*** DATA TO USE ***

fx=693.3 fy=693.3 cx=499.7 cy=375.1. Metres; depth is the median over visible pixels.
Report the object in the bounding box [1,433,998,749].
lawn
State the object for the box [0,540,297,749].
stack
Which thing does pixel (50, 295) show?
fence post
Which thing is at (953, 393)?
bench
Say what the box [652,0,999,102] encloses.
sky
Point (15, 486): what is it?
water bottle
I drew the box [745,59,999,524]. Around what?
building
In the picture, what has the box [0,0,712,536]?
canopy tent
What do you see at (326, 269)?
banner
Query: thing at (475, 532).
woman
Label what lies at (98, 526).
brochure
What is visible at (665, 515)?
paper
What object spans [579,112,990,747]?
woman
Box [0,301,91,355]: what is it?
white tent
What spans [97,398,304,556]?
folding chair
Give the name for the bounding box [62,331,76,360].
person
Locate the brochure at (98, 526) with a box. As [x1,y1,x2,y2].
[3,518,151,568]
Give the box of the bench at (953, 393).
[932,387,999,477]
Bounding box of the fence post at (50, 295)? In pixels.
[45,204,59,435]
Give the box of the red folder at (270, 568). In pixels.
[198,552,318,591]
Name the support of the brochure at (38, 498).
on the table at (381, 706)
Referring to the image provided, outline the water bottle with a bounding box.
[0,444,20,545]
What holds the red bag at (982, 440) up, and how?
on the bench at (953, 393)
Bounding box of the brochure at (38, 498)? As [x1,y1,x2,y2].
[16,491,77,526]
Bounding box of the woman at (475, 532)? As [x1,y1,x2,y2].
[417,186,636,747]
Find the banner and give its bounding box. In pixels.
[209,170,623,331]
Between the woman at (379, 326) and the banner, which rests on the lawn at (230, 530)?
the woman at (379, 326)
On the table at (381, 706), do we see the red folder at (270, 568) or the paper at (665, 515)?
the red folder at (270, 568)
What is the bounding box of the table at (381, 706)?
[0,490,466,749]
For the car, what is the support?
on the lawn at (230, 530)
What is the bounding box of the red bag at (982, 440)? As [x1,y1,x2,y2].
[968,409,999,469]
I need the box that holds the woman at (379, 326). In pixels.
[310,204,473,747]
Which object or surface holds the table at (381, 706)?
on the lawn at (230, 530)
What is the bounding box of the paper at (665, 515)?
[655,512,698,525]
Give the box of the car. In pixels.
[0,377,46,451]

*** End of DATA TO USE ***

ACTION ITEM:
Each line above must be reproduced exactly.

WRITTEN ANSWER:
fx=693.3 fy=693.3 cx=499.7 cy=375.1. Metres; depth is the median over visible pixels.
Report the object in the bounding box [1,433,998,749].
lawn
State the object for the box [0,540,297,749].
stack
Which thing does pixel (50, 295) show?
fence post
Which thing is at (953, 393)?
bench
Say what the box [652,0,999,102] encloses.
sky
Point (15, 486): what is it?
water bottle
I drew the box [745,59,999,524]. Around what?
building
In the picture, what has the box [0,0,712,536]?
canopy tent
What do you see at (326, 269)?
banner
Query: thing at (475, 532).
woman
Label what lies at (98, 526).
brochure
What is visible at (665, 515)?
paper
What object spans [579,112,990,747]?
woman
Box [0,301,91,355]: what is it?
white tent
What spans [97,398,304,556]?
folding chair
Give the name for the bounding box [62,331,76,360].
person
Locate the brochure at (98, 526) with a box. As [x1,y1,x2,y2].
[3,518,151,568]
Give the box of the bench at (953, 393).
[932,387,999,477]
Bounding box of the fence post at (50, 295)? In pixels.
[45,204,59,435]
Give the box of the red folder at (270, 568). In pixels.
[198,552,318,591]
Name the support of the brochure at (38, 498).
on the table at (381, 706)
Referring to the image provided, outline the water bottle with a bounding box.
[0,444,20,545]
What holds the red bag at (982, 440) up, and how?
on the bench at (953, 393)
Bounding box of the brochure at (38, 498)? As [x1,y1,x2,y2].
[16,491,77,526]
Bounding box of the woman at (475, 532)? As [x1,y1,x2,y2].
[417,186,636,747]
Find the banner and give its bounding box. In pixels.
[209,170,623,331]
Between the woman at (379, 326) and the banner, which rests on the lawn at (230, 530)?
the woman at (379, 326)
On the table at (381, 706), do we see the red folder at (270, 568) or the paper at (665, 515)?
the red folder at (270, 568)
What is the bounding box of the table at (381, 706)?
[0,490,466,749]
For the car, what is the support?
on the lawn at (230, 530)
What is the bounding box of the red bag at (982, 440)? As [x1,y1,x2,y2].
[968,409,999,469]
I need the box that holds the woman at (379, 326). In pixels.
[310,204,473,747]
Which object or surface holds the table at (381, 706)?
on the lawn at (230, 530)
What is the bounding box of the paper at (665, 515)?
[655,512,698,525]
Give the box of the car. In pixels.
[0,377,46,451]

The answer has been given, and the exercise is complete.